>> BEGIN EXCERPTED PASSAGE
This is an automated email from the ASF dual-hosted git repository.

lihaopeng pushed a commit to branch master
in repository https://gitbox.apache.org/repos/asf/doris.git


The following commit(s) were added to refs/heads/master by this push:
     new 084ed46a158 [Exec](func) Support-simd-cal-knn-distance (#55572)
084ed46a158 is described below

commit 084ed46a158f379523b4729cc532dd94cd3773e2
Author: Xin Li <[email protected]>
AuthorDate: Tue Sep 2 23:24:21 2025 +0800

    [Exec](func) Support-simd-cal-knn-distance (#55572)
---
 be/src/vec/CMakeLists.txt                          |  1 +
 .../functions/array/function_array_distance.cpp    | 17 ++++++
 .../vec/functions/array/function_array_distance.h  | 68 +++++-----------------
 3 files changed, 34 insertions(+), 52 deletions(-)

diff --git a/be/src/vec/CMakeLists.txt b/be/src/vec/CMakeLists.txt
index e905d597a9c..0d2a1dd8ce9 100644
--- a/be/src/vec/CMakeLists.txt
+++ b/be/src/vec/CMakeLists.txt
@@ -27,6 +27,7 @@ add_library(Vec STATIC
         ${VEC_FILES}
 )
 
+target_link_libraries(Vec PUBLIC faiss)
 pch_reuse(Vec)
 
 if (${BUILD_TASK_EXECUTOR_SIMULATOR} STREQUAL "ON")
>> END EXCERPTED PASSAGE
▶ _GIVEN INSTRUCTION 1_
According to the commit email, which line does the change add to be/src/vec/CMakeLists.txt?
▶ _GIVEN INSTRUCTION 2_
Using the commit email, explain how commit 084ed46a158 reached the master branch of the Doris repository.
>> BEGIN EXTRACTED ENTRIES
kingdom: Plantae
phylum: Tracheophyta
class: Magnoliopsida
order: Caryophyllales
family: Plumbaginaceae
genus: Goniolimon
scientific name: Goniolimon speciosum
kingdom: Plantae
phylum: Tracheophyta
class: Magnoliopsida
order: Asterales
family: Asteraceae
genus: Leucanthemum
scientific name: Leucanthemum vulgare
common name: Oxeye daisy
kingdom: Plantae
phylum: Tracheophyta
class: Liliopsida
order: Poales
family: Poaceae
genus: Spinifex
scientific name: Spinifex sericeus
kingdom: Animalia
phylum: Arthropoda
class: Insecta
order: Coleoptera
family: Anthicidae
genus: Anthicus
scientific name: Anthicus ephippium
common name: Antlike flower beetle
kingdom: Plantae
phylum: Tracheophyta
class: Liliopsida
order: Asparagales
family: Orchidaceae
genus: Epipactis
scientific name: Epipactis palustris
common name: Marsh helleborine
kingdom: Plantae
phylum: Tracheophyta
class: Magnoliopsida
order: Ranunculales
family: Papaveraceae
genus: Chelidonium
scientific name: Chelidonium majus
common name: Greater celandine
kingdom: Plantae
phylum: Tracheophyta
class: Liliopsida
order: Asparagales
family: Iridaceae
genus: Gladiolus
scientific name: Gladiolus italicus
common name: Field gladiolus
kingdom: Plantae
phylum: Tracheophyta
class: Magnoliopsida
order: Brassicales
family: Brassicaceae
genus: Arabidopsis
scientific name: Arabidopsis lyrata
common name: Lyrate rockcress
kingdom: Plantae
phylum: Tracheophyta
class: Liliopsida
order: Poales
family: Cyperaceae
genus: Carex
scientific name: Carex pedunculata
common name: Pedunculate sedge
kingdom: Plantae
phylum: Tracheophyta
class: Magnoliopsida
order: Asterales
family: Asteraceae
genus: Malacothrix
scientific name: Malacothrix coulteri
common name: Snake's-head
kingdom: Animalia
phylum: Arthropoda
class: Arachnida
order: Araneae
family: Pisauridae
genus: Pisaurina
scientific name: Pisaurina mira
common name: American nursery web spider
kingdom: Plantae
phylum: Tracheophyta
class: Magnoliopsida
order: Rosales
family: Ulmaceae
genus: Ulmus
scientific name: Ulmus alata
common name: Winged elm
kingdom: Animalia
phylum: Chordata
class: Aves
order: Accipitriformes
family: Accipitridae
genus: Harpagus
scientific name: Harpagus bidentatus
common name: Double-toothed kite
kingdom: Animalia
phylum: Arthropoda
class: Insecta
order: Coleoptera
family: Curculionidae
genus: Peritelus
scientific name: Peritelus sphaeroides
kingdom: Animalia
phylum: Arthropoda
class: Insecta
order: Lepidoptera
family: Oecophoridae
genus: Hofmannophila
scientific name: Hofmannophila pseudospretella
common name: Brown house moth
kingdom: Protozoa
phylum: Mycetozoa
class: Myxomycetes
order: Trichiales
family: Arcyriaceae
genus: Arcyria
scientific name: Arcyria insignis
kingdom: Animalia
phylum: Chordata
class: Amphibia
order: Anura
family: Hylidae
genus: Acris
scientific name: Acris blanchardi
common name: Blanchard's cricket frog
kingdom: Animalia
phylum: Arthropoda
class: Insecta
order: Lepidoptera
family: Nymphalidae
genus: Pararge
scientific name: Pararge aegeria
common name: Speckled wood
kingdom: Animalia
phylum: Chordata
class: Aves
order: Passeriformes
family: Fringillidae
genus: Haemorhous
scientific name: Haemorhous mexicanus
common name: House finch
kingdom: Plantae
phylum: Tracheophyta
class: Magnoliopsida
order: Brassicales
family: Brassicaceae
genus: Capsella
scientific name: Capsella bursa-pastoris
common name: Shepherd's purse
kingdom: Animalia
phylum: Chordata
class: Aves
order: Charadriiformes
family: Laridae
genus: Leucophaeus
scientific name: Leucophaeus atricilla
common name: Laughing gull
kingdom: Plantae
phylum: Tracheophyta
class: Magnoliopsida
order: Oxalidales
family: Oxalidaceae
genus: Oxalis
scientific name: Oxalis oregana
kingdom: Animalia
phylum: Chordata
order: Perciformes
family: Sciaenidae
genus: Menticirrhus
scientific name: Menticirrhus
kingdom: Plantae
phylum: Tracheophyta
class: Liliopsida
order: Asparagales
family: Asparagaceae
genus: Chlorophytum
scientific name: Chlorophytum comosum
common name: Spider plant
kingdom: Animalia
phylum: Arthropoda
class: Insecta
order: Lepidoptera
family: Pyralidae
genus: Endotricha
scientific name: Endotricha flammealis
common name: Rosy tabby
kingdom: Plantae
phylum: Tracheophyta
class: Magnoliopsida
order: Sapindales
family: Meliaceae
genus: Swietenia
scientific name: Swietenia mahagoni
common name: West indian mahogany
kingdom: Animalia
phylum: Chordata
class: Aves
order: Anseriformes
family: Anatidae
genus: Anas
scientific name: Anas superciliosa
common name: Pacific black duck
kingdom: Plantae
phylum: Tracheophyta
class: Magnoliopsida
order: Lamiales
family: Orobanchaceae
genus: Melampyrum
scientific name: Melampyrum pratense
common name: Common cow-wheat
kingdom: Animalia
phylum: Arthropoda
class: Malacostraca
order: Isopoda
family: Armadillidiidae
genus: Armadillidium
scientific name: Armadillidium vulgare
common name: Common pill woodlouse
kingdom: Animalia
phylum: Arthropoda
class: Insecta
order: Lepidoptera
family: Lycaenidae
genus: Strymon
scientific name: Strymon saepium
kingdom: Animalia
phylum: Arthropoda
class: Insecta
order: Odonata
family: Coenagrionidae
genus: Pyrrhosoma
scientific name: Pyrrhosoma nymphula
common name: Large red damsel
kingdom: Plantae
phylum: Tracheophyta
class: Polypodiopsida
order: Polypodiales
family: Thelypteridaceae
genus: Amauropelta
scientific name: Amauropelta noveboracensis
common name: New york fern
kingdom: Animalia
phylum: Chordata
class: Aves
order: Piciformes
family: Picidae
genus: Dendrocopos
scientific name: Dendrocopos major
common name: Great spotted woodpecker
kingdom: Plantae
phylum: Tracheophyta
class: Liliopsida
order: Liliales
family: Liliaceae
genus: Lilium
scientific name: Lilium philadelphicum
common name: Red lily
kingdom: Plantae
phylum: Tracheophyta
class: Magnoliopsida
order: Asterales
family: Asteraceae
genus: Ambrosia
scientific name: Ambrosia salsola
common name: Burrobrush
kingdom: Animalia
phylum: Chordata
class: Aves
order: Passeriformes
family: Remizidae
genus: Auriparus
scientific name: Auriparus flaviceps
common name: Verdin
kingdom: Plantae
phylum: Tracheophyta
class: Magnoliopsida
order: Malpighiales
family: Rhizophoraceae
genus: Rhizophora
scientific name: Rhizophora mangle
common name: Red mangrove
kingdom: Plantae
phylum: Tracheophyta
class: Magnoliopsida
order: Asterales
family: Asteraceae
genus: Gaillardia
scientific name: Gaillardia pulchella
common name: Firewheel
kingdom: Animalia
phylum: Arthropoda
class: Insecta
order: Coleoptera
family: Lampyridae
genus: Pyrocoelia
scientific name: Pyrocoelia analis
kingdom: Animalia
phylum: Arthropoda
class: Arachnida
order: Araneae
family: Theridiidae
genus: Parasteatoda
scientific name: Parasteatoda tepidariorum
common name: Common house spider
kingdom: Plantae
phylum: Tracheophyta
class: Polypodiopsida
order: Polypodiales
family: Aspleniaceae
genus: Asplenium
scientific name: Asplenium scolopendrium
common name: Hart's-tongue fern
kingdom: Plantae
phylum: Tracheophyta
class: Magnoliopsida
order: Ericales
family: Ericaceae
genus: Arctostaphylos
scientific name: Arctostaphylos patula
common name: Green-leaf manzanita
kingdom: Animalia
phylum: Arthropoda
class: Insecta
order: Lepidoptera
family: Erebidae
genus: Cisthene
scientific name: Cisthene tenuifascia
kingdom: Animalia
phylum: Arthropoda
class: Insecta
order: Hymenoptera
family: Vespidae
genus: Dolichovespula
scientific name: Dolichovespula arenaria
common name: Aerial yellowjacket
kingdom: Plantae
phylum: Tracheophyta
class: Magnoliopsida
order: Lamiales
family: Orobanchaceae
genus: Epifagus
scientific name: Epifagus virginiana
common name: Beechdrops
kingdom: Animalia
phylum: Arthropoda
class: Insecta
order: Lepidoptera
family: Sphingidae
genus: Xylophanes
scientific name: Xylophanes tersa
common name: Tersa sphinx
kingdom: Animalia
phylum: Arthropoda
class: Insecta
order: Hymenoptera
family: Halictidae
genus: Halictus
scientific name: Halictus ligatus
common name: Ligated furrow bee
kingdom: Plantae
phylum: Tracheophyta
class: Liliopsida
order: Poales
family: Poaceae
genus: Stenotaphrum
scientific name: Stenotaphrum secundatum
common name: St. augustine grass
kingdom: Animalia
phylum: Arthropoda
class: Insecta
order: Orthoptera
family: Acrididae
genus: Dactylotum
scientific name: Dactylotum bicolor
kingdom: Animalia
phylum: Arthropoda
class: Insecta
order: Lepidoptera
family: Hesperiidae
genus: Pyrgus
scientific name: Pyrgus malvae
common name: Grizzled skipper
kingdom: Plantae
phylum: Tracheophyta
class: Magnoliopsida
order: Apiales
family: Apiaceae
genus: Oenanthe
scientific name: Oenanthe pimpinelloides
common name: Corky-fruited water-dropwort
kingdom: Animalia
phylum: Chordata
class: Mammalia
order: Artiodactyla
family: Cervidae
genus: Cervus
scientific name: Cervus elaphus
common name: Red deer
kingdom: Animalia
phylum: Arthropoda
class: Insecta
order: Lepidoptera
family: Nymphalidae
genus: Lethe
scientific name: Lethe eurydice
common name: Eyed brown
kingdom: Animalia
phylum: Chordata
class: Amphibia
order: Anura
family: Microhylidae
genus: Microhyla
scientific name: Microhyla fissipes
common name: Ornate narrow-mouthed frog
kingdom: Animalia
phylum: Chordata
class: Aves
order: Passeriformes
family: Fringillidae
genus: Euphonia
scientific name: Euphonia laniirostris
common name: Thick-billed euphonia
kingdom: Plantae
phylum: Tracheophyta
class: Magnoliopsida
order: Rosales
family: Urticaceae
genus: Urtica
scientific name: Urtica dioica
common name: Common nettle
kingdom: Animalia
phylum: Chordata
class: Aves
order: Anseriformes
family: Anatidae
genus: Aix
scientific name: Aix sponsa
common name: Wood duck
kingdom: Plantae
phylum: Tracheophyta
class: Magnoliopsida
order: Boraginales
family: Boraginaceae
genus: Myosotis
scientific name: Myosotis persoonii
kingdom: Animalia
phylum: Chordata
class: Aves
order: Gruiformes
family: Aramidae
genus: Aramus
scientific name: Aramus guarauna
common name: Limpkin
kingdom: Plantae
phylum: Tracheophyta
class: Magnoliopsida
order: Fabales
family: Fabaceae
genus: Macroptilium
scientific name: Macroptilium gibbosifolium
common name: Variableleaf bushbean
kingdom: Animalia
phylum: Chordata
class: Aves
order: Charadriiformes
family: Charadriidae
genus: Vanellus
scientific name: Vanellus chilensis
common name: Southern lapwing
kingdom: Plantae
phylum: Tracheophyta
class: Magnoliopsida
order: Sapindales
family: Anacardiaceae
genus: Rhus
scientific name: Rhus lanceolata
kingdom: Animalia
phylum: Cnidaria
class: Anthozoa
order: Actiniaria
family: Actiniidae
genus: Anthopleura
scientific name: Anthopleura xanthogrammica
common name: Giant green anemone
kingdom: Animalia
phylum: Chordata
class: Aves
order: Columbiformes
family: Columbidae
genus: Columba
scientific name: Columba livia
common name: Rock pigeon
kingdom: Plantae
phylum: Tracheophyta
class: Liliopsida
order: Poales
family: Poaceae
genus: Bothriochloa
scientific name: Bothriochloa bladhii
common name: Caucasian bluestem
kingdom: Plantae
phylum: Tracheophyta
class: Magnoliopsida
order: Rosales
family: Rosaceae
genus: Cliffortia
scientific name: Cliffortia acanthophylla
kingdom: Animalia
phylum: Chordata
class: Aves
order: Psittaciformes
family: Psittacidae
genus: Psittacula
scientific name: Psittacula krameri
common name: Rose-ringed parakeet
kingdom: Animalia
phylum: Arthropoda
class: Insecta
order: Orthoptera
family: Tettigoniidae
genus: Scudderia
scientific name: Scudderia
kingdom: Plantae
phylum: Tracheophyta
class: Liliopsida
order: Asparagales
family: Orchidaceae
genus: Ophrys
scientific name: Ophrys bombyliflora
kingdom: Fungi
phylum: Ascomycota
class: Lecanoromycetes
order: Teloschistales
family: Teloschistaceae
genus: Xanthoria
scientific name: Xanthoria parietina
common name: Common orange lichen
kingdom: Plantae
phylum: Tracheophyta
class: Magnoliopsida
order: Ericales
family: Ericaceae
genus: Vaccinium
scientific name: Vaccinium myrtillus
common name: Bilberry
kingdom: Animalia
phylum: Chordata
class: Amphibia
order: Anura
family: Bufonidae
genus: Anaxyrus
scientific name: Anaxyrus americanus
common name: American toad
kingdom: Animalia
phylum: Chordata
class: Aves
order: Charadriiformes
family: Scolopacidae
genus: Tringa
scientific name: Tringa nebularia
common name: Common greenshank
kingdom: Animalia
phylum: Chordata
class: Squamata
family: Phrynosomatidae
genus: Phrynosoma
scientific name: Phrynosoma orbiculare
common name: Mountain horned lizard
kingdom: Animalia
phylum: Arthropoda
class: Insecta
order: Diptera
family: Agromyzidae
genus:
>> END EXTRACTED ENTRIES
▶ _TASK OUTPUT 1_
target_link_libraries(Vec PUBLIC faiss)

▶ _TASK OUTPUT 2_
lihaopeng pushed a commit to the master branch of the Doris repository. The email states that this push added commit 084ed46a158 to refs/heads/master.